Artificial intelligence and automation are changing enterprise work, manufacturing and the retail business, offering original prospects for organizations to explore, while challenging those that do not adapt to the times. Higher education institutions (HEI) must cope with the same trials, but they are slower in accepting them. Over the last decade, studies have emphasized that HEI are apprehensive about competition from training systems using online learning technology, given that most of them rely on face-to-face training and, consequently, need physical students. But research has also underlined that nowadays, regular students are not only involved in classroom-based instruction, but frequently go beyond it, as they also have the possibility of blending traditional instruction with online courses (Anshari et al., 2016; Gibson, 2011; Kemp & Grieve, 2014).

It is a fact beyond doubt that students enrolled in universities are technophiles by default, possessing unique abilities related to information technology and using technology in a very different way from earlier students. These students are known as favouring experiential activities and teamwork collaboration and they take technology for granted. Staying connected is an important part of their lives, while learning is accomplished through trial and error permitted by the increasing convenience and decreasing cost of use with respect to Online Communication and Collaboration Applications (OCCA). The features of these apps include sharing documents with other individuals, entailing more interaction at group level and increased learning outcomes for students (Cress & Kimmerle, 2008).

Some aspects connected to communication and collaboration are integrated in computer-supported collaborative learning applications and many HEI all over the world do have such integrated internet-based learning systems, thus complying with the constant evolution of internet technologies and innovations. Nevertheless, the favourable outcome of the implementation of these systems depends on extensive knowledge related to the students’ and teachers’ acceptance process.

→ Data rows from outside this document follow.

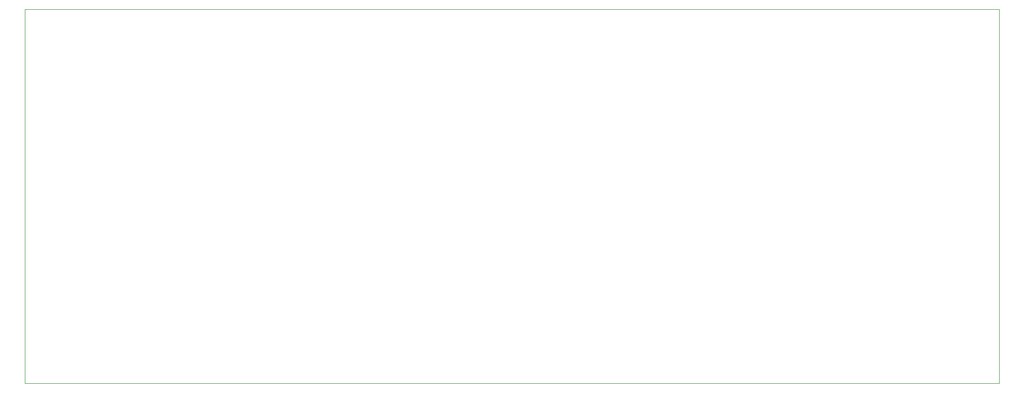
<source format=gm1>
G04 #@! TF.GenerationSoftware,KiCad,Pcbnew,(6.0.11)*
G04 #@! TF.CreationDate,2023-02-08T23:30:17+00:00*
G04 #@! TF.ProjectId,StepperDemoPCB,53746570-7065-4724-9465-6d6f5043422e,rev?*
G04 #@! TF.SameCoordinates,Original*
G04 #@! TF.FileFunction,Profile,NP*
%FSLAX46Y46*%
G04 Gerber Fmt 4.6, Leading zero omitted, Abs format (unit mm)*
G04 Created by KiCad (PCBNEW (6.0.11)) date 2023-02-08 23:30:17*
%MOMM*%
%LPD*%
G01*
G04 APERTURE LIST*
G04 #@! TA.AperFunction,Profile*
%ADD10C,0.100000*%
G04 #@! TD*
G04 APERTURE END LIST*
D10*
X33000000Y-36000000D02*
X202300000Y-36000000D01*
X202300000Y-36000000D02*
X202300000Y-101000000D01*
X202300000Y-101000000D02*
X33000000Y-101000000D01*
X33000000Y-101000000D02*
X33000000Y-36000000D01*
M02*

</source>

The present research started from the desire to see the students’ perspective on the use of communication and collaboration technologies in higher education, considering, first of all, that a previous study performed by the authors revealed information with respect to the academics’ acceptance and use of these technologies, and, secondly, that few efforts have actually been done so far in studying students’ acceptance of communication and collaboration technologies (Al-Emran, Mezhuyev, & Kamaludin, 2018; Al-Shihi, Sharma, & Sarrab, 2018), thus leaving important factors insufficiently covered.

Prior studies have not used the term "online collaboration and communication applications" extensively and consistently and many of them have focused on single collaboration applications, such as Moodle, using technology acceptance models. Moreover, no study considering OCCAs as interconnected applications at user level could be found at the moment of writing this paper. In our opinion, the users could use and in fact they do use more than one application for learning (and working), and they even switch from the formal/imposed applications to more informal ones or to other tools they are familiar with and which they find useful for the rapid exchange of knowledge, as confirmed by certain studies, e.g. (Lissillour, Guechtouli, & Zhang, 2019; Martinho, Almeida, & Teixeira-Dias, 2012). Given the technological and cultural shifts over the past few years and especially the 2020 context, internet-based tools have become part of the educational culture and some of them have lowered barriers to new forms of collaboration or levelled them entirely (e.g. video-collaboration and teaching/learning using Zoom/Google Meet-Classroom / Microsoft Teams). Thus, the continuous development of new online collaboration and communication applications for technology-enhanced learning, on the one hand, and the evidence that human action, including technology-based learning, is guided by behavioural, normative and control beliefs that lead to the behavioural intention and subsequently to the use behaviour (Ajzen & Fishbein, 2000), on the other hand, emphasize the growing importance of research in technology acceptance for learning.